──────── TEXT PROVIDED
Want Object Tracking? Try Deep Sort

Published in

Red Buffer

9 min readFeb 15, 2022

Hello, fellow Computer Vision (CV) engineers. If you have landed on this article it means that you are among the members of the CV squad who have faced the problem of object tracking and are now looking for a solution that is able to solve this problem exceptionally well. If this is the case, you are in the right spot!

For those who are relatively new to the domain or are reading to acquire knowledge, let me give you a brief explanation of what the problem is. Often in a CV problem, we need to track certain objects detected to monitor the behavior or activity of that object over a certain period of time. For this, we need to constantly monitor the object. Some might argue that if that’s the case then why not detect the object in each frame and monitor it? Well, let me make the problem a bit more complex. Say there’s a football player with the ball and the detection model does a good job of detecting the ball initially but as the game moves on and the player starts dribbling there might be scenarios where the ball is half or partially visible. The model won’t be able to retain the detection here.

Let’s take it to the next step and imaging that you’re the coach of Real Madrid and you want your algorithm to see how Modric and Casemiro both perform with the ball. You give each of them a ball and now the problem isn’t single object detection, instead, you have to detect both the balls and associate them with a player. What if the balls cross each other, how will you then maintain the association?

Last but not least, what about the computational cost required to detect objects on each frame? Why not detect on a single frame and then keep tracking them? And this is why object tracking is required.

Now that we’re clear or why it’s required let’s move to the next step which is formally finding differences between the two.

Object Detection vs Object Tracking

In object detection, we detect an object in a frame, put a bounding box or a mask around it, and classify the object in one of the classes. Note that, the job of the detector ends here. It processes each frame independently and identifies numerous objects in that particular frame. While an object tracker on the other hand needs to track a particular object across the entire video. If the detector detects 3 cars in the frame, the object tracker has to identify the 3 separate detections and needs to track them across the subsequent frames (with the help of a unique ID).

Now that we know the what and why of object tracking along with the difference between tracking and detection let’s move towards the main problem which is why to use deep sort and how does a traditional approach solve this problem?.

Traditional Methods

If you look up object tracking, one of the most basic and easy-to-implement algorithms that you are going to find is the native cv2 tracking algorithms. Examples and comparisons are explained in the following pyimage link.

BOOSTING Tracker: Based on the same algorithm used to power the machine learning behind Haar cascades (AdaBoost), but like Haar cascades, is over a decade old. This tracker is slow and doesn’t work very well. Interesting only for legacy reasons and comparing other algorithms. (minimum OpenCV 3.0.0)
MIL Tracker: Better accuracy than BOOSTING tracker but does a poor job of reporting failure. (minimum OpenCV 3.0.0)
KCF Tracker: Kernelized Correlation Filters. Faster than BOOSTING and MIL. Similar to MIL and KCF, does not handle full occlusion well. (minimum OpenCV 3.1.0)
────────────────
EXERCISE GOAL: Could you edit the passage of the object tracking article starting at "9 min readFeb" and ending at "the right spot!", swapping "squad" for "community"? You won't need the entries that come next.
──────── GIVEN RECORDS
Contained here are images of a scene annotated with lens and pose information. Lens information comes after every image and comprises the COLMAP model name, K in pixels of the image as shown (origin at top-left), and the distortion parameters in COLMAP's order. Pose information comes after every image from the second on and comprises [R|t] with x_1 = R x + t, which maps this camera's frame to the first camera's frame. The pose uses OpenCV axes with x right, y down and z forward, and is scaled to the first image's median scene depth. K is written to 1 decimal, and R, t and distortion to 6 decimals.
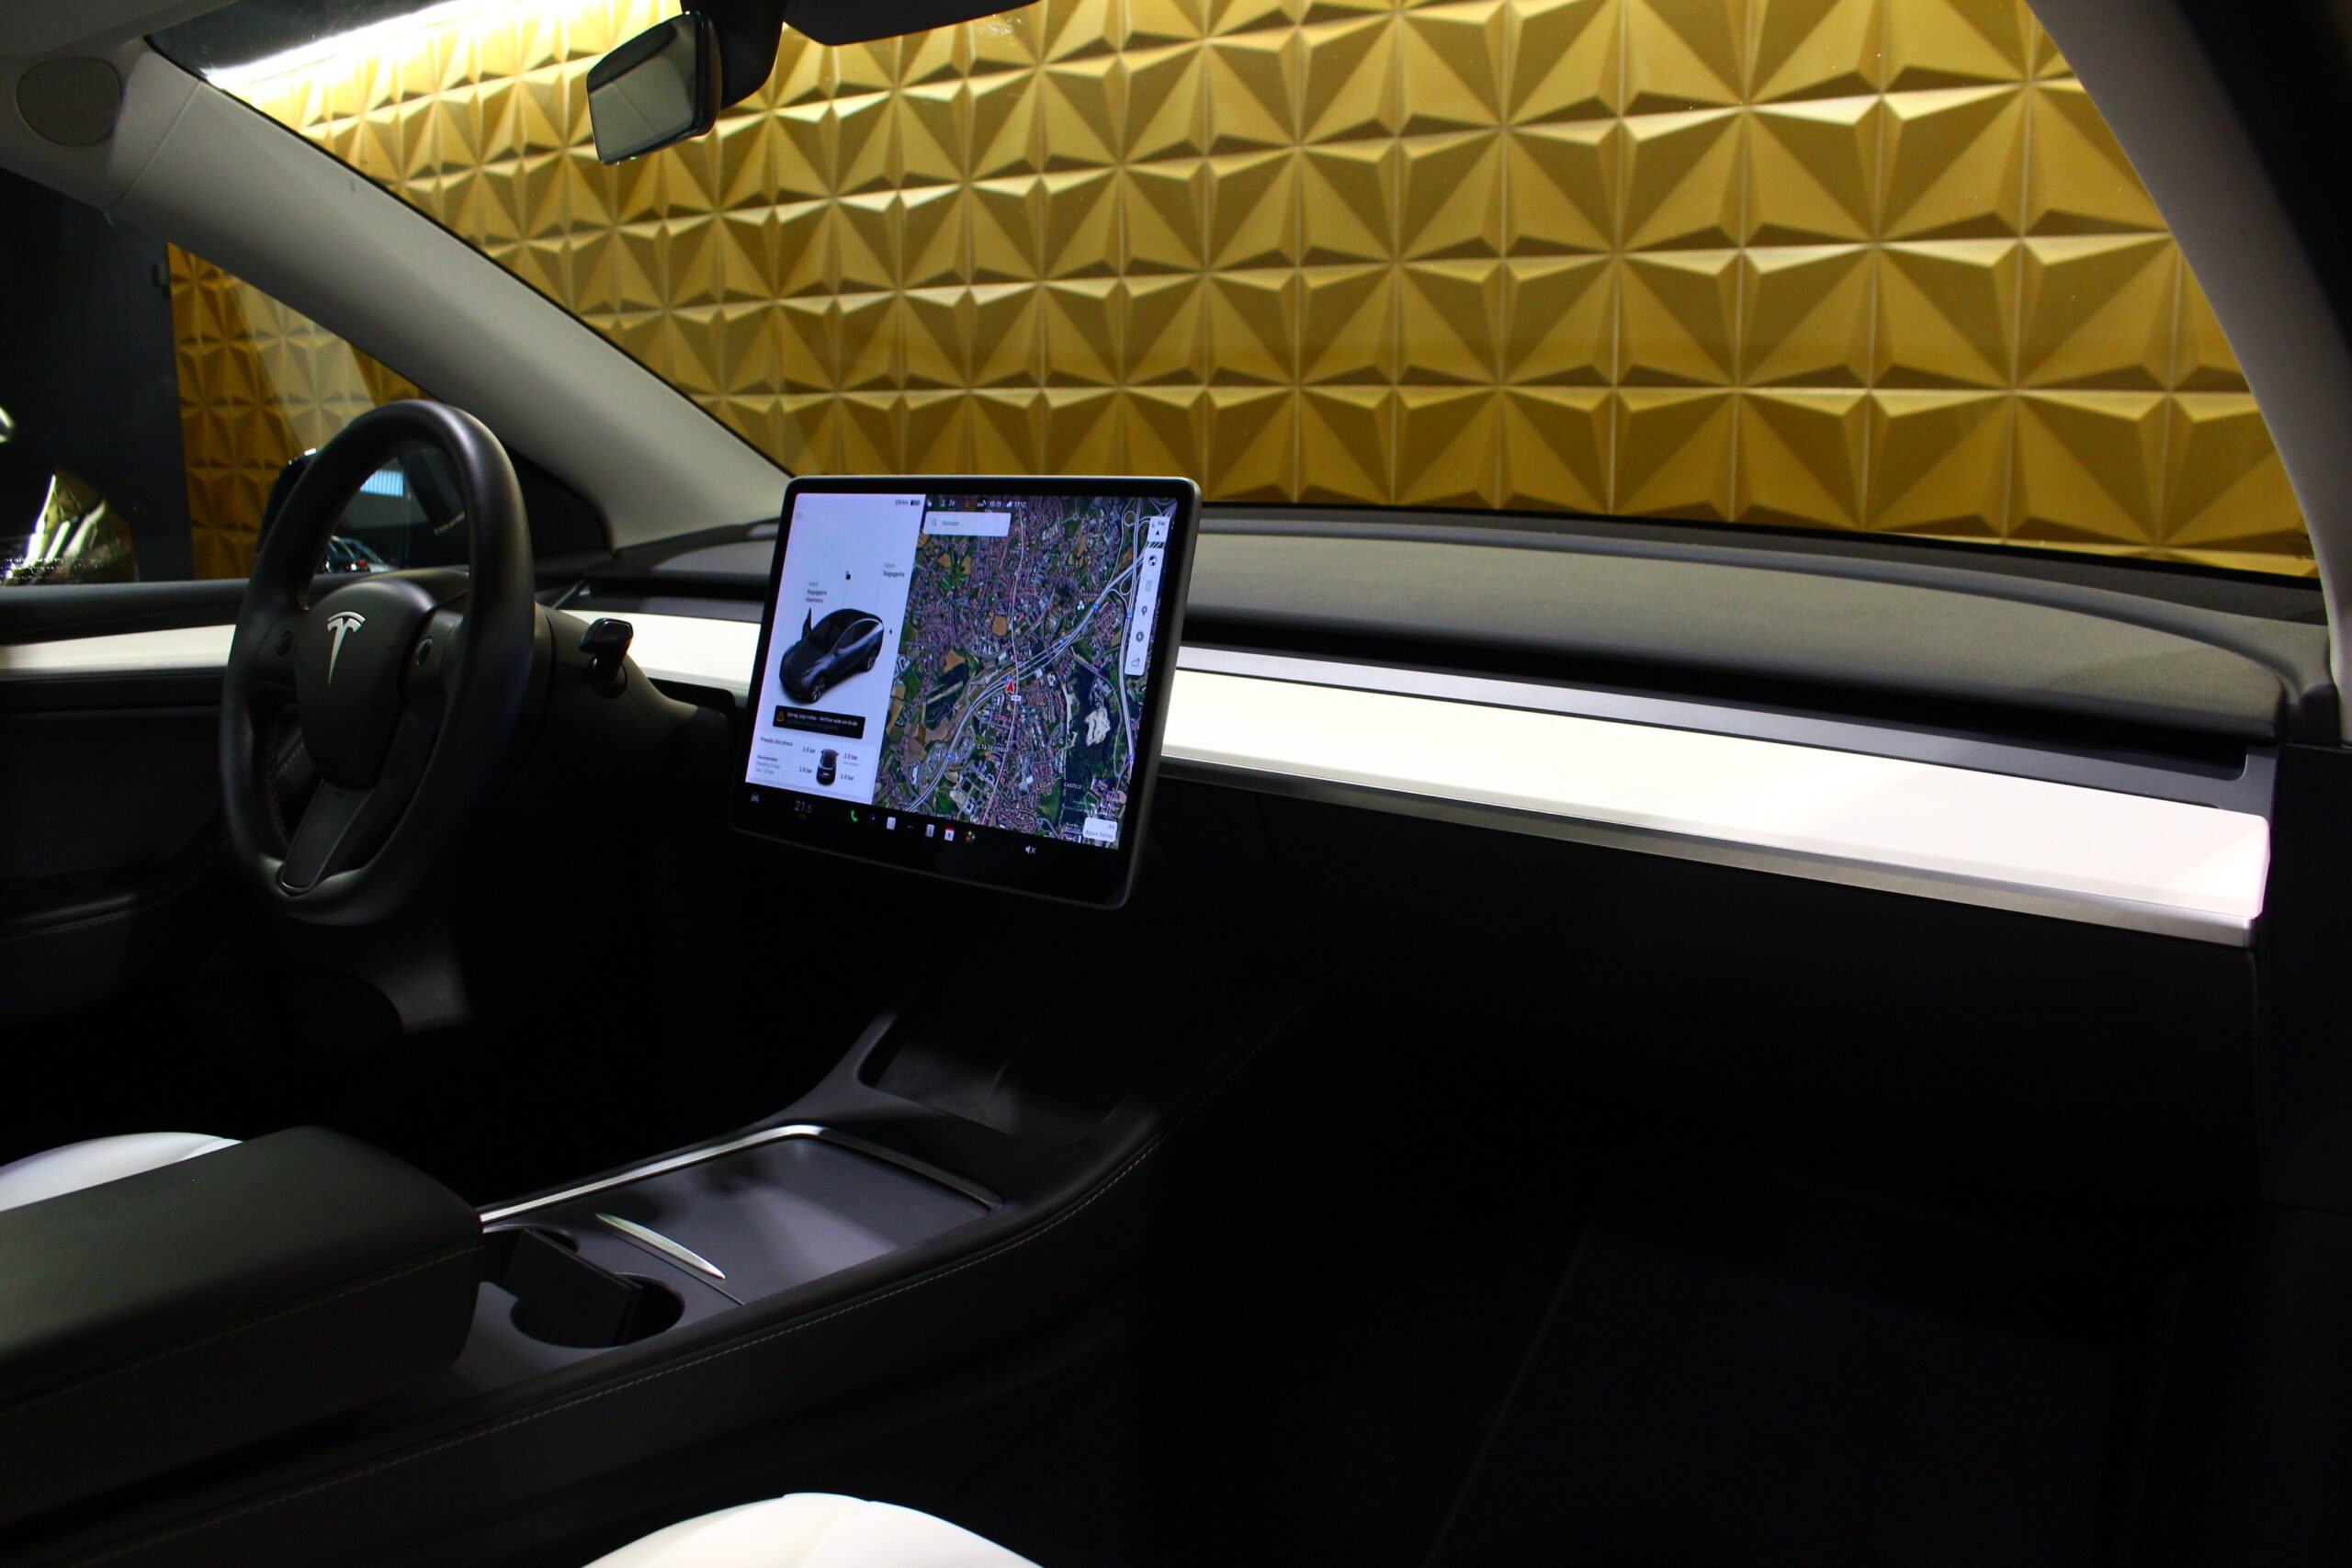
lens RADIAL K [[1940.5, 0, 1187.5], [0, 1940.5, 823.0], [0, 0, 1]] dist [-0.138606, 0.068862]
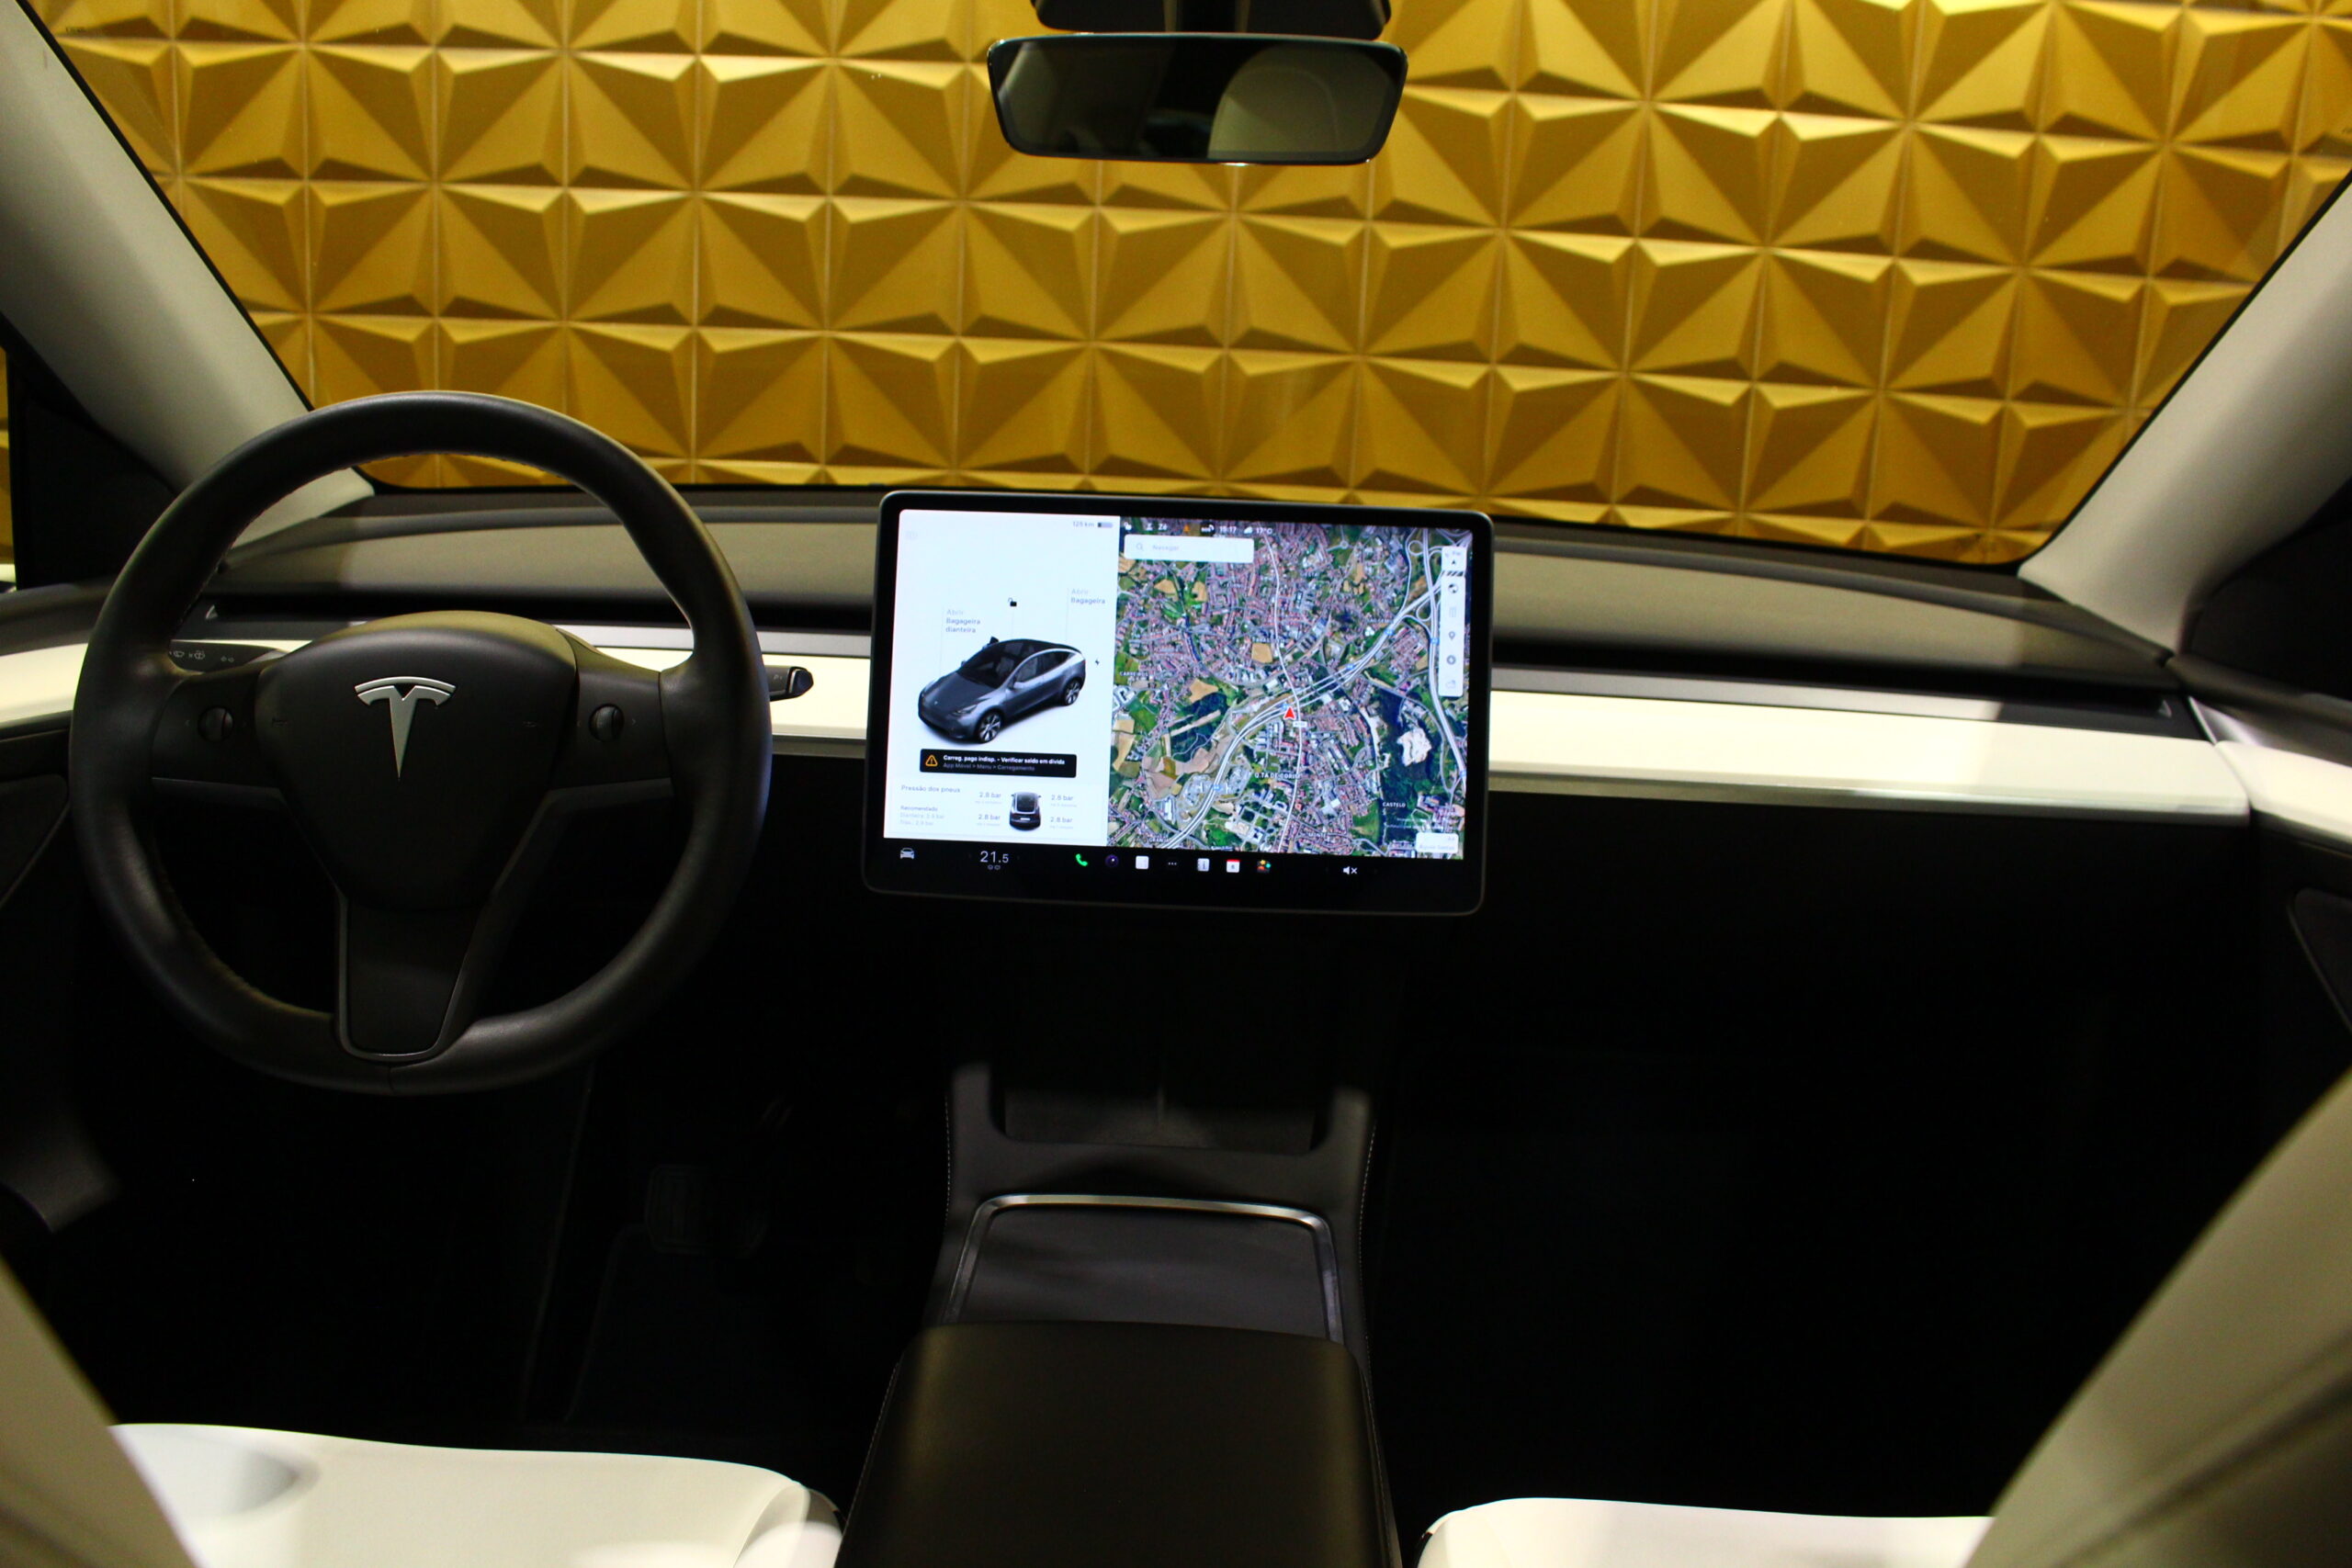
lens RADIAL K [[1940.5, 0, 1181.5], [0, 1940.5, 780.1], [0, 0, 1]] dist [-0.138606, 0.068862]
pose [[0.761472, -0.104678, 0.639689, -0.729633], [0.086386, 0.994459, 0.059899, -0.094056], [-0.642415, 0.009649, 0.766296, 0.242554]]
────────────────
──────── GIVEN RECORDS
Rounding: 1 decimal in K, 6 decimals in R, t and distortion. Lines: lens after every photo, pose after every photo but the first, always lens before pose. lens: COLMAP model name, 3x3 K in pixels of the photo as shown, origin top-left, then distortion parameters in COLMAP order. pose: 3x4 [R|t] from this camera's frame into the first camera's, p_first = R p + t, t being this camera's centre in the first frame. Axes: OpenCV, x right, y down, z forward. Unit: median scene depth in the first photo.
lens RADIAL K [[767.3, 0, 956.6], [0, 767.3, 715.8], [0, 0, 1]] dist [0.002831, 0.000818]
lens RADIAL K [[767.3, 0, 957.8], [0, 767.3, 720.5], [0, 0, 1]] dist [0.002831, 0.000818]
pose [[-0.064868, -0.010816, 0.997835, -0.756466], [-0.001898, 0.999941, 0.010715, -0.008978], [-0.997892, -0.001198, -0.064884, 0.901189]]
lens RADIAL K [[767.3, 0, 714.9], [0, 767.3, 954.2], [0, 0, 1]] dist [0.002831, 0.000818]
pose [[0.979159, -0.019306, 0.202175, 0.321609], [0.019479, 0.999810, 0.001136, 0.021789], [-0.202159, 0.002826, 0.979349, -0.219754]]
────────────────
WRITTEN SOLUTION:
9 min readFeb 15, 2022

Hello, fellow Computer Vision (CV) engineers. If you have landed on this article it means that you are among the members of the CV community who have faced the problem of object tracking and are now looking for a solution that is able to solve this problem exceptionally well. If this is the case, you are in the right spot!